そして、あの偉大な悟りをお開きになりました時、
「私の悟った教えは、世の常に逆らうものである。
逆らうのが真理であった」とおっしゃっています。
世の常とは、人のこの世的な常識です。
「出すのは嫌い、貰うのは大好き」というのは世の常です。
しかし出さなければ入ってこないということを
お釈迦様は気付かれたのですね。
原因、結果の法則をお悟りになったのですが、
普通の我々凡夫は、腹が立つ時には怒らなくてはしょうがない、
愚痴が言いたい時は愚痴を言ったらいいと思うわけです。
この前、三十過ぎの女性の方が、
ふとしたご縁で尋ねてこられて、この方は
ああいえばこう言うし、こう言えばああ言うという方で、
絶対にうんと言われません。
お顔を見れば苦しみをいっぱい背負った顔をしています。
「あなたは幸せにならなくてはいけません」と言うと、
「いや、私は幸せです」
「しかし、あなたの顔は幸せとは違います。
心の中にいっぱい苦しみを持っています」「そんなこと、
あなたに分かるはずはありません」「いや、よく分かります」
こういう具合で、何を言っても受け入れません。
この方はヨガの有名は先生についておられ、二十代の頃、
高橋信次先生のご講演を何回も聞いているのです。
その後ヨガの先生に質問したそうです。
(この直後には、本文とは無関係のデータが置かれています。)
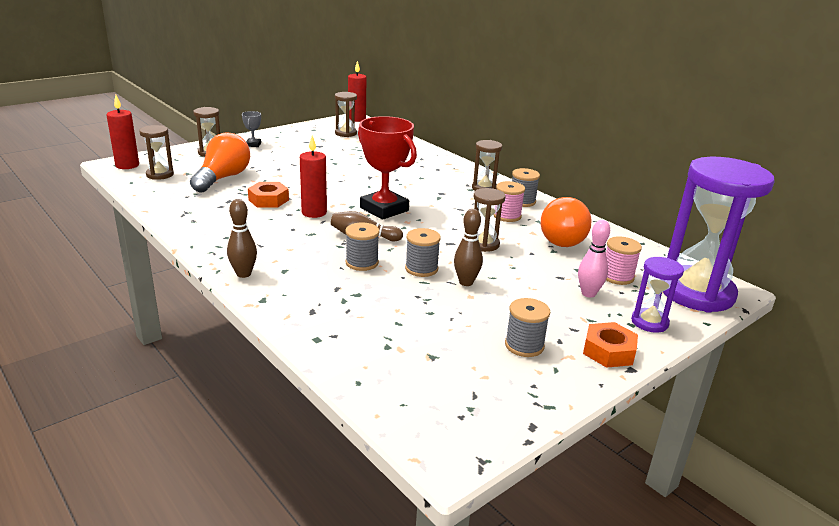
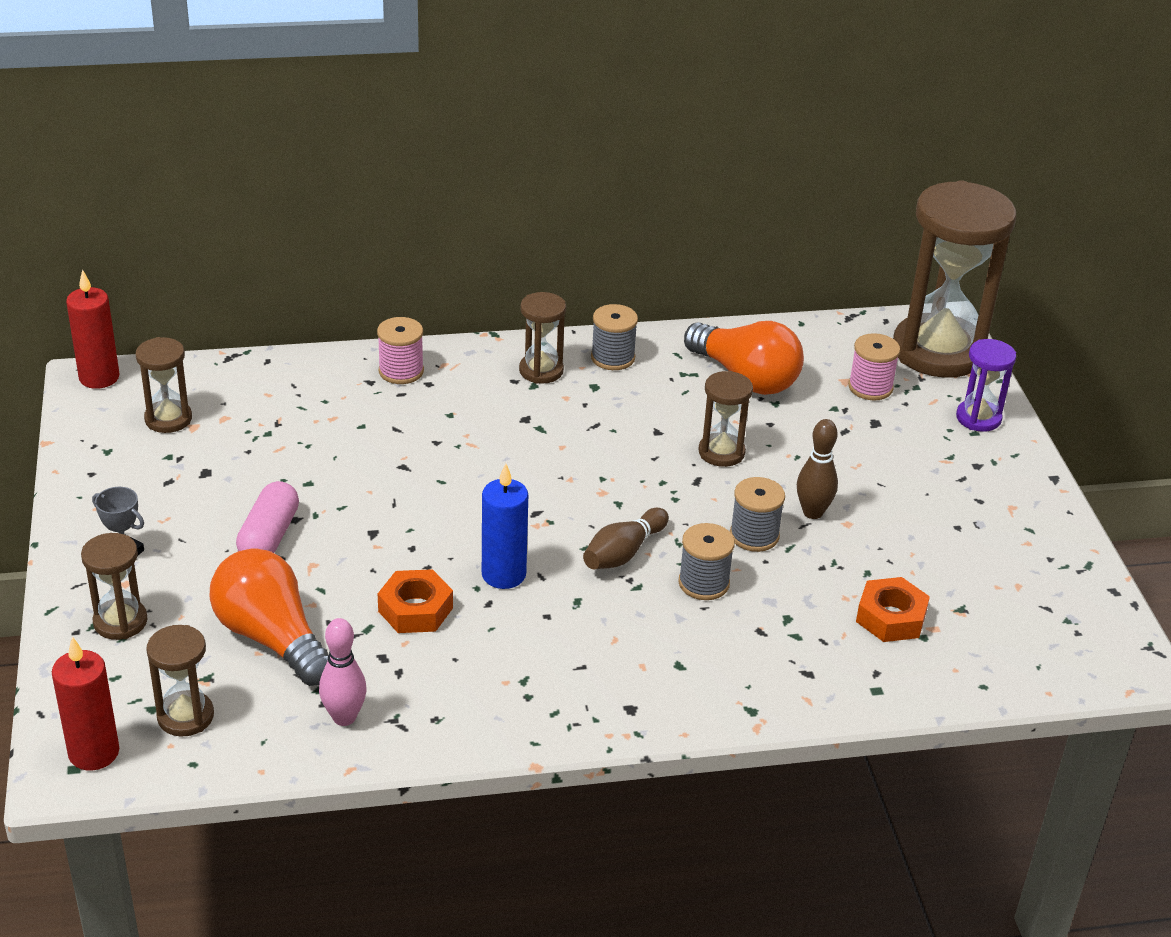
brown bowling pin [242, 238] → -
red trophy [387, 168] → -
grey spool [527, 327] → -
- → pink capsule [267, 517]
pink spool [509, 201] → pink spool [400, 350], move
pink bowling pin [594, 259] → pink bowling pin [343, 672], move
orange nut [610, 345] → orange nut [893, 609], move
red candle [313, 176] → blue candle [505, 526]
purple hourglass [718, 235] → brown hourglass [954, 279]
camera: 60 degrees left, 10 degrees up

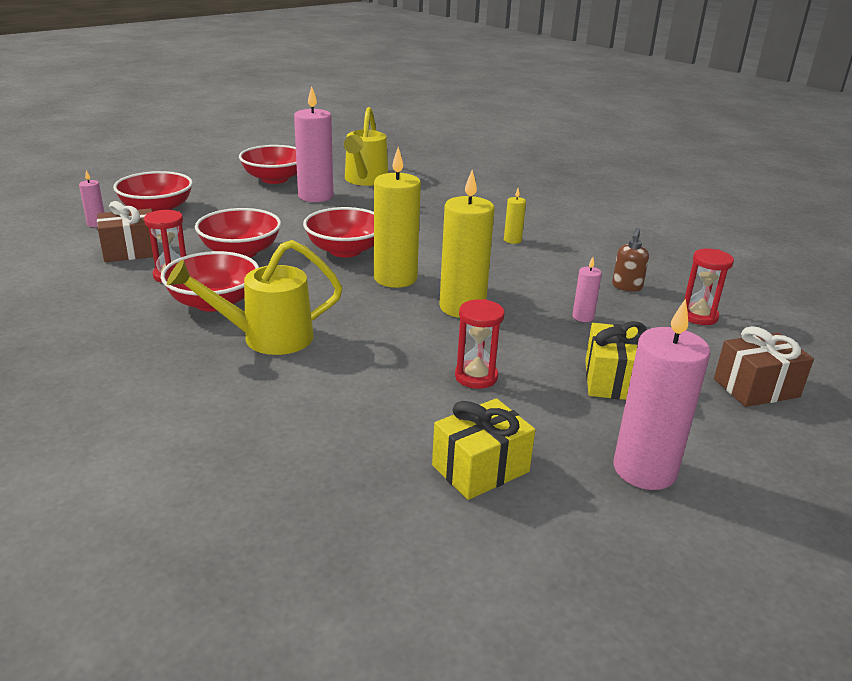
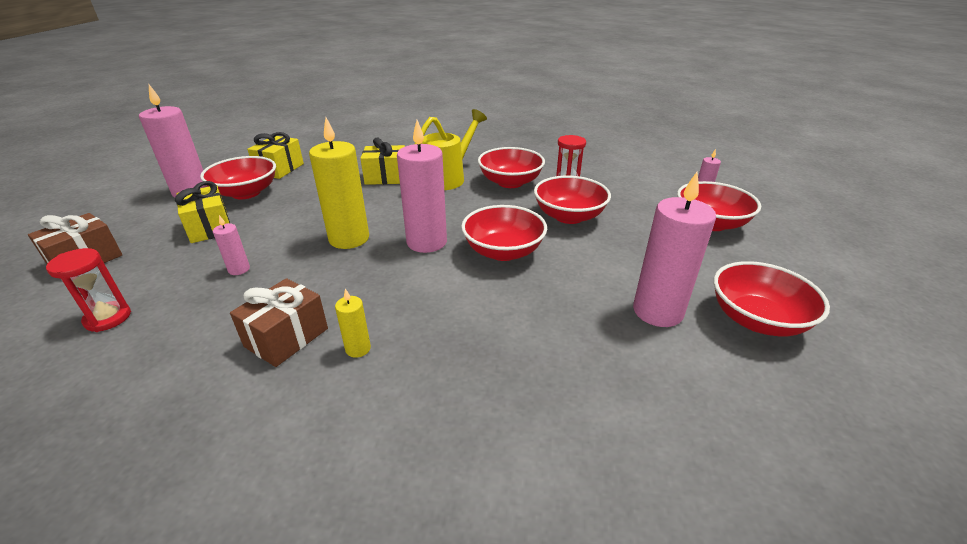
yellow watering can [366, 146] → -
red hourglass [479, 344] → -
brown soap dispenser [630, 260] → -
- → red bowl [238, 177]
- → yellow gift [382, 161]
brown gift [128, 231] → brown gift [279, 322], move
yellow candle [397, 217] → pink candle [422, 186]
camera: 145 degrees right, 5 degrees up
「腹が立ったり、
愚痴を言ったり、貪欲になったりしてはいけないと、
信次先生に学びましたが、
そのように思ってはいけないのですか」そうすると、
ヨガの先生が「馬鹿野郎」と怒鳴ったそうです。
「人間だったら腹を立てて、愚痴も言え、貪欲になれ」と
言ったのですね。
そして「大勢の前で馬鹿野郎と怒鳴られて、
わしの言うことが気に入らなかったら、わしを恨め、憎め」と
言ったそうです。
まあ、えらい先生があったものだと思います。
その方はもう亡くなっておられますが、有名なヨガの先生です。